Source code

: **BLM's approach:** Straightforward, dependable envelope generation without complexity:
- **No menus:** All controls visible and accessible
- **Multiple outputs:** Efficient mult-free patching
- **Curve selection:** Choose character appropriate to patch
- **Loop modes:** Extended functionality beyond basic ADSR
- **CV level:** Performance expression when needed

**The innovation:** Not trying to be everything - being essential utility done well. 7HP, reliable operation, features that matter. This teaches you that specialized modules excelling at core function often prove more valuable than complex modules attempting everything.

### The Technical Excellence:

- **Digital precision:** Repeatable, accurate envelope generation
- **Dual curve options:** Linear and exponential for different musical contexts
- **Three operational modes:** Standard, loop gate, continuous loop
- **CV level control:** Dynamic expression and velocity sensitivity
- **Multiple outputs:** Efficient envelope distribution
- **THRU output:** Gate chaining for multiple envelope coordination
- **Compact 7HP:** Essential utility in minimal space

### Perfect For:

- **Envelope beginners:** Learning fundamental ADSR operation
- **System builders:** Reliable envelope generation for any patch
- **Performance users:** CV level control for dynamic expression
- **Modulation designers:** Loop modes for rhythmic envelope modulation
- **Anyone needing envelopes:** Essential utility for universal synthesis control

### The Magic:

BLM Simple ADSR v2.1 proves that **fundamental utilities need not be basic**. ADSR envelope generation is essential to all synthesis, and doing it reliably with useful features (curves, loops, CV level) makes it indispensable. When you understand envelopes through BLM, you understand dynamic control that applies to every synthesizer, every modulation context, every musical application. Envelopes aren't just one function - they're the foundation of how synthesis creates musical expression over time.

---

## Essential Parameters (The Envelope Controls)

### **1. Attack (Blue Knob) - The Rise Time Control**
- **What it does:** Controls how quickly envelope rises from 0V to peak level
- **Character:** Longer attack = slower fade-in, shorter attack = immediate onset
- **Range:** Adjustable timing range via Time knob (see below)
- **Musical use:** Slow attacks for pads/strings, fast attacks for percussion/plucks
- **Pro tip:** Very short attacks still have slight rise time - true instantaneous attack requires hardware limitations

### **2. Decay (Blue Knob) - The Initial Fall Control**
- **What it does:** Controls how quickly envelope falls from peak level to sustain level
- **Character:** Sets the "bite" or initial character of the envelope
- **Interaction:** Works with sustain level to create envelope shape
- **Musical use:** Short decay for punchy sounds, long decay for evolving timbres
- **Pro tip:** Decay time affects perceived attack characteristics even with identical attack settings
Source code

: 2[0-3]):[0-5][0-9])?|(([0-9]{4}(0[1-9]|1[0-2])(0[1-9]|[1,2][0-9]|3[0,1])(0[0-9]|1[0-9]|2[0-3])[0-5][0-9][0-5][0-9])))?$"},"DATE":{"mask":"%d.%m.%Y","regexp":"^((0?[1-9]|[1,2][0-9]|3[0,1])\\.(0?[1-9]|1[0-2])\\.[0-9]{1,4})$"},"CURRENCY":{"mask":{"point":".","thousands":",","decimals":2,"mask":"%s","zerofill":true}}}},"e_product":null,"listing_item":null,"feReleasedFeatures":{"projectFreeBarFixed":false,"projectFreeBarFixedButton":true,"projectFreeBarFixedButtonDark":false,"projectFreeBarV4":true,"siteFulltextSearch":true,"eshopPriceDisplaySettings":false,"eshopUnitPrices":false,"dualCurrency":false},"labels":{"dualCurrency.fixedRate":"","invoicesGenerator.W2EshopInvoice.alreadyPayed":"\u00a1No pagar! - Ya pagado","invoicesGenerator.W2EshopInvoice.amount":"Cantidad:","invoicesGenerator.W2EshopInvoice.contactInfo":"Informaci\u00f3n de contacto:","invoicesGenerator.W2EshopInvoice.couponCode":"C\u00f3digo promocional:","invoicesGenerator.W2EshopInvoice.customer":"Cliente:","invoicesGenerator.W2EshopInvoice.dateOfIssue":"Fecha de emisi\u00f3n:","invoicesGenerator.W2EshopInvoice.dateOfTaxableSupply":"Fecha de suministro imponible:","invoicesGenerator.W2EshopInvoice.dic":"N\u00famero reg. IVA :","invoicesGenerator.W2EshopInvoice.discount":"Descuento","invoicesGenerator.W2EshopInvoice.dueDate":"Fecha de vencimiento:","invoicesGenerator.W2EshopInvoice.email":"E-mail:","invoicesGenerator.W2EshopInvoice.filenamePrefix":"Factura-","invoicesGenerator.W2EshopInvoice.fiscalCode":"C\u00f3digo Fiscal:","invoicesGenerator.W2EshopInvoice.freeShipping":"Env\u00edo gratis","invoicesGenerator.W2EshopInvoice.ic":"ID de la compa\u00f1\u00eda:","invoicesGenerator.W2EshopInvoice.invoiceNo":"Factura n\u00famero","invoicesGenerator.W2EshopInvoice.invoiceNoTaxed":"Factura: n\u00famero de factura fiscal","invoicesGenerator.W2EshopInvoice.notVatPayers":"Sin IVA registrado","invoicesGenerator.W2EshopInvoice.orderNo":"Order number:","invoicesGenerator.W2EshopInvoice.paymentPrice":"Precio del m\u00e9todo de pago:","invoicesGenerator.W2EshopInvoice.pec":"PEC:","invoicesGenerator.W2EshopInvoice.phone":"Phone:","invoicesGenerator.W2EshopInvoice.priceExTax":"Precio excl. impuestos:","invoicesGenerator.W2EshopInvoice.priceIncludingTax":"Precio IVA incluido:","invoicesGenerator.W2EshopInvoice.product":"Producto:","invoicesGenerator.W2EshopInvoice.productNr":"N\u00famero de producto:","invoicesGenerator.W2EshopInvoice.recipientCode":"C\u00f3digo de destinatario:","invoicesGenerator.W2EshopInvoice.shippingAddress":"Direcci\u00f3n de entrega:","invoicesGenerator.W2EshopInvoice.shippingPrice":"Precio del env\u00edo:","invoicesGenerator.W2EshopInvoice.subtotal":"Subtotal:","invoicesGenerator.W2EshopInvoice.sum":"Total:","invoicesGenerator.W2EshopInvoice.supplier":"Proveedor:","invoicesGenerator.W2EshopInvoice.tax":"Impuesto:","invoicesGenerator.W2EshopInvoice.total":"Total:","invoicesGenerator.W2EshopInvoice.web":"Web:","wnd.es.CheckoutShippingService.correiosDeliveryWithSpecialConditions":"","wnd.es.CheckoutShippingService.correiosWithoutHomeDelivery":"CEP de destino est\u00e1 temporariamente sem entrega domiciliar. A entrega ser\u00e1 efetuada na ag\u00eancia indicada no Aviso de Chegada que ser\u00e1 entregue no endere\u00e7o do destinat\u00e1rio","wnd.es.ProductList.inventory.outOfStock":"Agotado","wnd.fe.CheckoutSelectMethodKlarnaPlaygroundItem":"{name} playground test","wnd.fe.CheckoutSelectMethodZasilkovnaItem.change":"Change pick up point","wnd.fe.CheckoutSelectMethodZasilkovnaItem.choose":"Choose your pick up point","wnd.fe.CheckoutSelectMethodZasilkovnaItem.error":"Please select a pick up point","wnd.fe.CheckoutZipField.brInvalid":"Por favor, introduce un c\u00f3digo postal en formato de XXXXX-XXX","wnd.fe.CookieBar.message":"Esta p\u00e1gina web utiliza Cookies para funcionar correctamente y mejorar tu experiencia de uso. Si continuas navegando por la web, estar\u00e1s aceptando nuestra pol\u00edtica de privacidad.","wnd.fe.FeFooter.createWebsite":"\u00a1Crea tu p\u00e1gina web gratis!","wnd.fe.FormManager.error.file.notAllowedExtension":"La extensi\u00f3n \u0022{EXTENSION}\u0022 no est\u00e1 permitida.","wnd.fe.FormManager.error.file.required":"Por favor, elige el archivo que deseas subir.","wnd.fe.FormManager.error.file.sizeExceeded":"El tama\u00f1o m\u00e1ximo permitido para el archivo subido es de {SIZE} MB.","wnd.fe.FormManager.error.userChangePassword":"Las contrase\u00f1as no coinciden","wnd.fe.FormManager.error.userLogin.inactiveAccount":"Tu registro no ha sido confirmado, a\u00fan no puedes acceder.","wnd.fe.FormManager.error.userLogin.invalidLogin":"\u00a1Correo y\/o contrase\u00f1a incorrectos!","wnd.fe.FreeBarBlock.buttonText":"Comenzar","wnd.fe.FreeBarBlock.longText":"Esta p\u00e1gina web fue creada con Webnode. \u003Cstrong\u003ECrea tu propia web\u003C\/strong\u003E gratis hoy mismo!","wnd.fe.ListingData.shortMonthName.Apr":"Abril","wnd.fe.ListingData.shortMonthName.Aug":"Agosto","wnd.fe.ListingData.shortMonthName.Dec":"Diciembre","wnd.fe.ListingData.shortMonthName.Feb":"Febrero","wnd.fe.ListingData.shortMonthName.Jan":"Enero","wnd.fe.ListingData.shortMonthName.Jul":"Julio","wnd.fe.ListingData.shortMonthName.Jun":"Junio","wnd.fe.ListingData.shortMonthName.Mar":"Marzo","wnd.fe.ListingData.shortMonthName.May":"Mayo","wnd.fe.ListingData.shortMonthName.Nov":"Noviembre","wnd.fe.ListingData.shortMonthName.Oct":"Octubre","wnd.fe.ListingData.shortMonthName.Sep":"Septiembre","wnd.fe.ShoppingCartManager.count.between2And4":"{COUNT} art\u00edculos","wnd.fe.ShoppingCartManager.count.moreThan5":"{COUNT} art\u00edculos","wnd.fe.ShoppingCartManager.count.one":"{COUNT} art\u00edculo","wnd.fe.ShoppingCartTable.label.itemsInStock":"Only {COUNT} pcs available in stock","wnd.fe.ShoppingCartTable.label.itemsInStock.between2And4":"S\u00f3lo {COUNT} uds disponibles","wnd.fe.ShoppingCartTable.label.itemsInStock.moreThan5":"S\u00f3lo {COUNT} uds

● ● ● ● ●

= What the task requires =
When you retype the data above, start at its first line, stop after the line containing "- **Curve selection:**", and leave out everything else.

= Answer to this task =
Source code

: **BLM's approach:** Straightforward, dependable envelope generation without complexity:
- **No menus:** All controls visible and accessible
- **Multiple outputs:** Efficient mult-free patching
- **Curve selection:** Choose character appropriate to patch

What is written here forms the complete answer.